A Funny Anecdote and Thoughts About Brand Names et al

So yesterday I was picking my friend up from her apartment, and it was raining lemurs and caribous. I pulled up there facing south on Overlook Terrace blocking the southbound lane such that anyone wishing to continue south would have to pass me in the northbound lane, which is standard practice in that neighborhood. Anyway, a woman in another car coming northbound pulled up right next to my car facing the opposite direction, thereby blocking the street. Then a gypsy cab came along wishing to proceed northbound, so I lowered my window, got the woman's attention and, well, here's what went down:
Me: "Would you please move so that the other car can get by?"
Her: "You move!"
Me: "Well, I was here first."
Her: "Well, I'm a girl."
So, being the non-confrontational sort, I politely pulled up about 20 feet ahead, however everyone in the car with me, girl included, agreed that you should never waste an "I'm a girl" card on something as foolish as that. And then my friend got 20 feet wetter because I had to move. Just not a cool move.

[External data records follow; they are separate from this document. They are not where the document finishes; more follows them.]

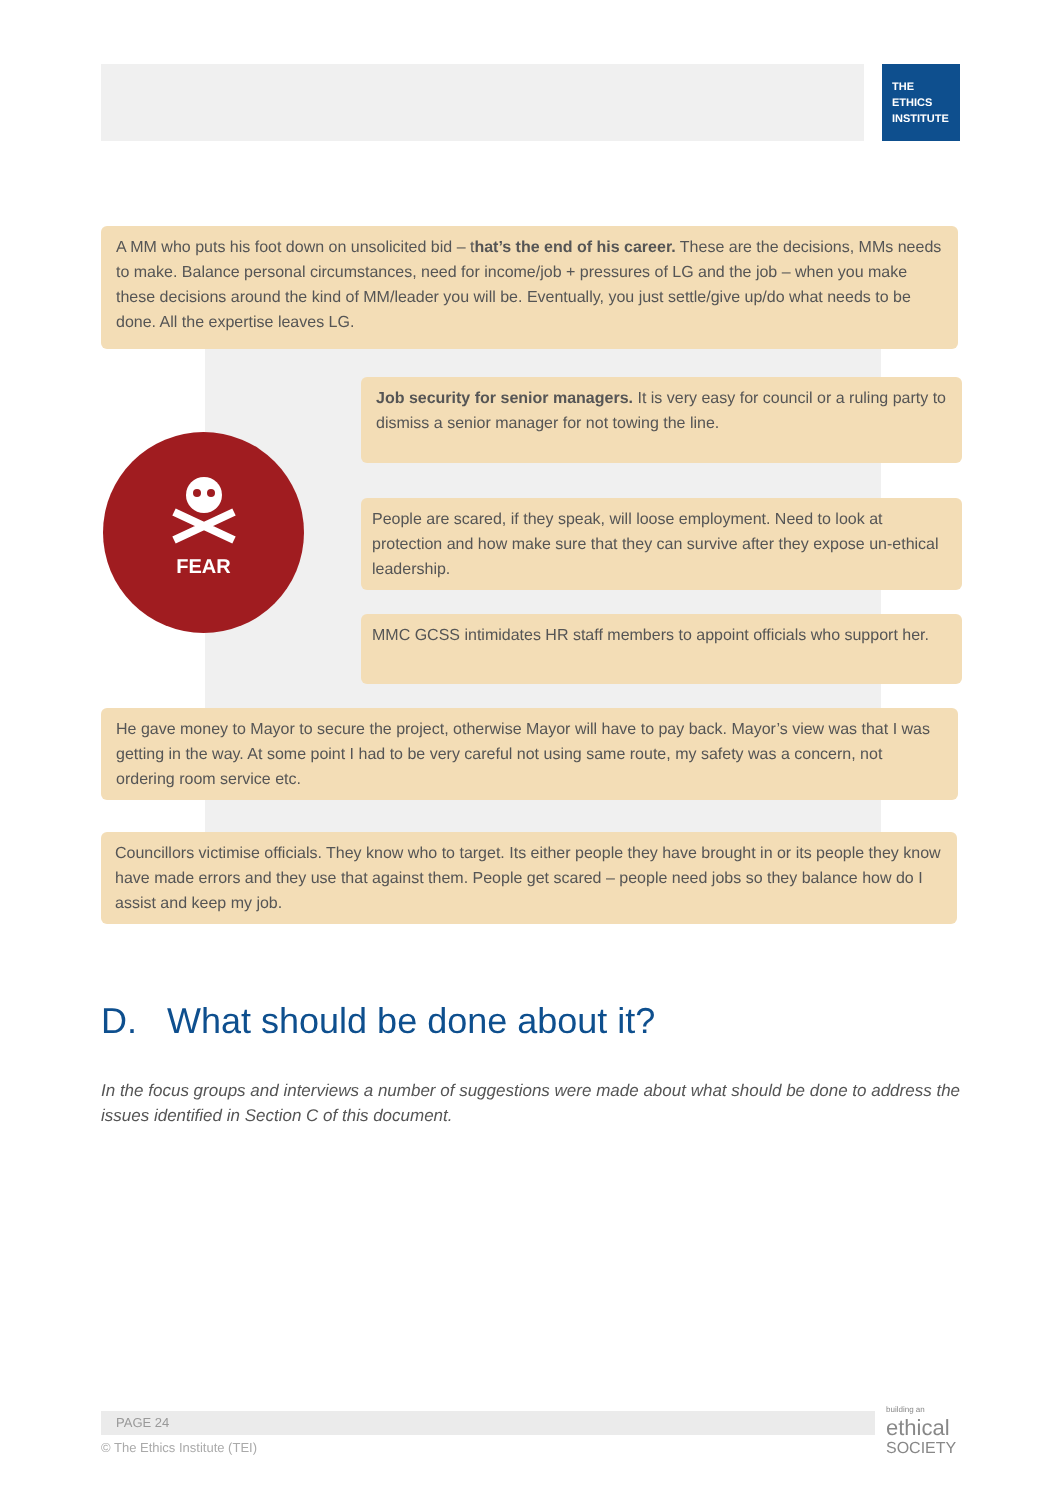THE
ETHICS
INSTITUTE
A MM who puts his foot down on unsolicited bid – that’s the end of his career. These are the decisions, MMs needs to make. Balance personal circumstances, need for income/job + pressures of LG and the job – when you make these decisions around the kind of MM/leader you will be. Eventually, you just settle/give up/do what needs to be done. All the expertise leaves LG.
Job security for senior managers. It is very easy for council or a ruling party to dismiss a senior manager for not towing the line.
FEAR
People are scared, if they speak, will loose employment. Need to look at protection and how make sure that they can survive after they expose un-ethical leadership.
MMC GCSS intimidates HR staff members to appoint officials who support her.
He gave money to Mayor to secure the project, otherwise Mayor will have to pay back. Mayor’s view was that I was getting in the way. At some point I had to be very careful not using same route, my safety was a concern, not ordering room service etc.
Councillors victimise officials. They know who to target. Its either people they have brought in or its people they know have made errors and they use that against them. People get scared – people need jobs so they balance how do I assist and keep my job.
D. What should be done about it?
In the focus groups and interviews a number of suggestions were made about what should be done to address the issues identified in Section C of this document.
PAGE 24
© The Ethics Institute (TEI)
building an
ethical
SOCIETY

It has occurred to me that I sometimes describe a certain generic product by its most popular brand name. You know that a particular brand has cornered the market when everyone refers to any product of that type by it's brand name. For example, last night my friend gestured toward an SUV and asked me who's Jeep it was. Although it was clearly a Ford Explorer or something, maybe a Honda CR-V. Sorry, it was dark and I was too busy getting wet to notice. Either way, it certainly wasn't a Jeep. Currently, I can only think of three other products to which this phenomenon applies. One of these is Kleenex. That one wasn't so obvious because I grew up calling them "tissues." The really obvious one to me is Band-Aid. To this day, I'll go ask my father where the Band-Aids are. To me, a bandage is like an Ace bandage, not one of those sticky guys you put on your cuts along with the Neo. My brother has reminded me of the Xerox machine. You will often find people who will ask you to "Xerox" something for them instead of using your trusty, somewhat dusty Canon copier, or even the dark horse Ricoh model. I also thought of Q-tips. I have never in my life referred to them as "cotton swabs," nor will I ever. I wonder how much the Q-tip guy is worth? I wonder if they have a stock I can buy? There's no way he's worth as much as the aglet guy though. He makes money on every shoelace ever made. For those of you who don't know what an aglet is, it's the plastic cylinder on the end of your shoelaces, which makes it easier to put the lace through the holes in your shoes. I need to get out more.